Just a hint since I'm not loyal or have any fondness for Danfoss 12/24 volt wonder piston compressors with modules that cost hundreds.

"swing" compressor quite amazing little gadget they are. engel, norcold, and I think isotherm use them. 
ENGEL USA - AC/DC FRIDGE/FREEZERS | PERFORMANCE COOLERS - - Swing Motor Compressor


----------



## smurphny (Feb 20, 2009)

deniseO30 said:


> Just a hint since I'm not loyal or have any fondness for Danfoss 12/24 volt wonder piston compressors with modules that cost hundreds.
> 
> "swing" compressor quite amazing little gadget they are. engel, norcold, and I think isotherm use them.
> ENGEL USA - AC/DC FRIDGE/FREEZERS | PERFORMANCE COOLERS - - Swing Motor Compressor


That looks very innovative. I have virtually zero knowledge of refrigeration but it seems like this would be excellent for a power miserly marine installation. I know the Danfoss in my Isotherm system gets quite warm to the touch when operating which translates to me as battery bank charge used up


----------



## deniseO30 (Nov 27, 2006)

Air conditioning compressors used to be designed receive cooling from the saturated gas coming back. 
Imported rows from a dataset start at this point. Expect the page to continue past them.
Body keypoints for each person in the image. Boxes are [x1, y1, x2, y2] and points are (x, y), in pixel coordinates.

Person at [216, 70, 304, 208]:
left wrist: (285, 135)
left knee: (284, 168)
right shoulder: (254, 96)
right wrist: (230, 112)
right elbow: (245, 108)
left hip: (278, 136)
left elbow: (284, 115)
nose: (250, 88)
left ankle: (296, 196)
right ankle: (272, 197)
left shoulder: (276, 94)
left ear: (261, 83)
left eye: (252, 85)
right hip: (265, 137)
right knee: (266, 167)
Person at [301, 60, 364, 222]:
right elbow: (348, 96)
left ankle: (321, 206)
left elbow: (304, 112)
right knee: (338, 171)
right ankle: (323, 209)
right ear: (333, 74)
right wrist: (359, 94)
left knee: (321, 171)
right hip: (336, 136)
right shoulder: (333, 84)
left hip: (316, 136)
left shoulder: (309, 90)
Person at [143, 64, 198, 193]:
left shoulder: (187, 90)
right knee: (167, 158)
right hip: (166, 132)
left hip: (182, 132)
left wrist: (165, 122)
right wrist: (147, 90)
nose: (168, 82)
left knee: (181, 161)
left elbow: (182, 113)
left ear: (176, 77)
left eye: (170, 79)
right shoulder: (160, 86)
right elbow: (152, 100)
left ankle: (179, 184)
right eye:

Refrigeration compressors all types will get warm, even hot from the motor windings and the heat of the refrigerant being compressed. The returning gas is not as "saturated"


----------



## smurphny (Feb 20, 2009)

I get the basic principles of HVAC. Had a lot of doubt about being able to actually have refrigeration with only a couple of solar panels and an occasional alternator charge. So far I give the Isotherm unit an A even though the installation lit. is poor.

Just noticed your bench link. Nice work!


----------



## T37Chef (Oct 9, 2006)

I ended up installing an Isotherm unit with a BD 50 compressor used in a 7 cu/ft box. Easy to install. I'very had it for about 2 months now and just returned from 18 day sail and found it to work very well. I like that I could attach a simple dryer hose to the fan and route it low in the bilge so it's pulling cool air from the bottom of the boat while the heat escapes through a vented door in the galley. I paid about $800 during a Defender sale. The standard thermostat is nothing more than a dial, I may upgrade that part at some point but for now it's fine...keeps beer cold and ice cream frozen.
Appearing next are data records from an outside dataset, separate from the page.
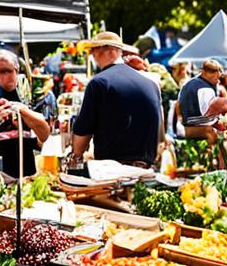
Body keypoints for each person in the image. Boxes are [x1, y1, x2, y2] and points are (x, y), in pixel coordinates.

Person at [69, 32, 163, 167]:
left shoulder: (99, 83)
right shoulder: (151, 84)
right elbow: (160, 131)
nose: (92, 55)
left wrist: (76, 157)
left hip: (113, 170)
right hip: (147, 169)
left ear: (111, 51)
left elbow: (84, 130)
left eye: (94, 49)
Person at [0, 49, 51, 176]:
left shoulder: (31, 94)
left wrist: (20, 109)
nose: (8, 76)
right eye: (3, 72)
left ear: (17, 70)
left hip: (27, 162)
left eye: (11, 71)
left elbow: (45, 134)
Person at [178, 58, 227, 127]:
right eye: (215, 78)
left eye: (218, 78)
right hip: (199, 127)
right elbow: (208, 117)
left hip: (184, 125)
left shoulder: (187, 83)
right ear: (204, 73)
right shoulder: (206, 89)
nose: (217, 81)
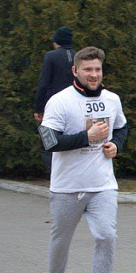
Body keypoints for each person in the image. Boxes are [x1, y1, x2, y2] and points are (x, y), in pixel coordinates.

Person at [38, 46, 128, 273]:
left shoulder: (112, 99)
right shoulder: (59, 101)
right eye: (87, 69)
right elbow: (49, 141)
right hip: (67, 188)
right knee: (60, 242)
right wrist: (86, 137)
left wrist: (116, 145)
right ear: (75, 71)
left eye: (97, 69)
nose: (93, 74)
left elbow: (122, 127)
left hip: (102, 185)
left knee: (106, 235)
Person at [34, 26, 77, 173]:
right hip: (74, 106)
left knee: (47, 142)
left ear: (57, 41)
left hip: (53, 107)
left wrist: (38, 108)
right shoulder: (77, 56)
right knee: (70, 142)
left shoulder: (51, 56)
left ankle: (56, 174)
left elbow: (43, 84)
I wanted to go with the Sea Frost but just couldn't stomach the $2,000+ for one. If we were full time cruisers or live aboard we probably would have chose something else, like the Sea Frost or Fridgaboat. 

Cheers


----------



## SchockT (May 21, 2012)

smurphny said:


> the biggest challenge seems to be in getting the stat setting low enough without being off. The placement of the thermostat sensor tube makes a tremendous amount of difference and there is NOTHING in the inadequate manual as to how to position it in a space relative to the evaporator for best efficiency. This could probably still be better.
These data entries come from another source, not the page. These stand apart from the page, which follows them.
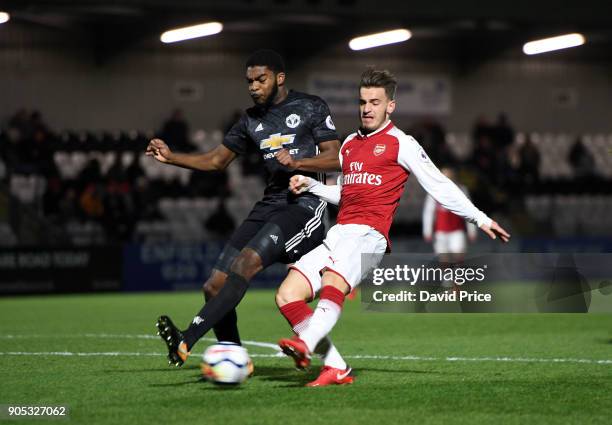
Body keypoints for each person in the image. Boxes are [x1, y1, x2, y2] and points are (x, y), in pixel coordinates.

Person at [275, 69, 510, 386]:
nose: (367, 108)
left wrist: (479, 218)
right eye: (362, 102)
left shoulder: (402, 143)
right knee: (287, 295)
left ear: (391, 106)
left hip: (369, 237)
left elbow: (439, 185)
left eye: (375, 101)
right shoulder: (349, 144)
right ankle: (336, 367)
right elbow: (347, 195)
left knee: (333, 279)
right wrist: (311, 187)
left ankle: (306, 342)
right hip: (340, 233)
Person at [147, 50, 346, 370]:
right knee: (213, 285)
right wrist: (171, 158)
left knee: (247, 263)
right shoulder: (250, 120)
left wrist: (298, 163)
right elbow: (216, 161)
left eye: (260, 79)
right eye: (249, 81)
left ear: (279, 78)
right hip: (270, 204)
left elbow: (336, 157)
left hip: (306, 205)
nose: (253, 86)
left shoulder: (311, 106)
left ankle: (187, 339)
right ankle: (234, 355)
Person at [422, 166, 477, 272]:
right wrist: (427, 231)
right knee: (444, 257)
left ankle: (457, 280)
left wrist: (472, 230)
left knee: (458, 255)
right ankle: (447, 281)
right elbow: (429, 212)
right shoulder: (434, 191)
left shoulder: (461, 190)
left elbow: (469, 210)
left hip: (457, 230)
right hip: (441, 231)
If you are having to run your thermostat at it's warmest setting in order not to freeze the contents then your thermostat is probably intended to control the evaporator temperature rather than the box temperature. If the unit didn't come with clips to attach the sensing tube to the plate, then try putting it between the evaporator plate and the box wall so that it is pressing against the plate. That will serve to hide and protect the fragile cap tube, as well as giving it an accurate measurement of evaporator temperature.


----------



## smurphny (Feb 20, 2009)

SchockT said:


> If you are having to run your thermostat at it's warmest setting in order not to freeze the contents then your thermostat is probably intended to control the evaporator temperature rather than the box temperature. If the unit didn't come with clips to attach the sensing tube to the plate, then try putting it between the evaporator plate and the box wall so that it is pressing against the plate. That will serve to hide and protect the fragile cap tube, as well as giving it an accurate measurement of evaporator temperature.


Thanks for that info. because that's exactly what I wound up doing after a lot of experimentation. There were no clips included with the unit but I'll probably make something to keep the tube stationary. Now, it's just slipped in behind the plate and not fixed in any set position.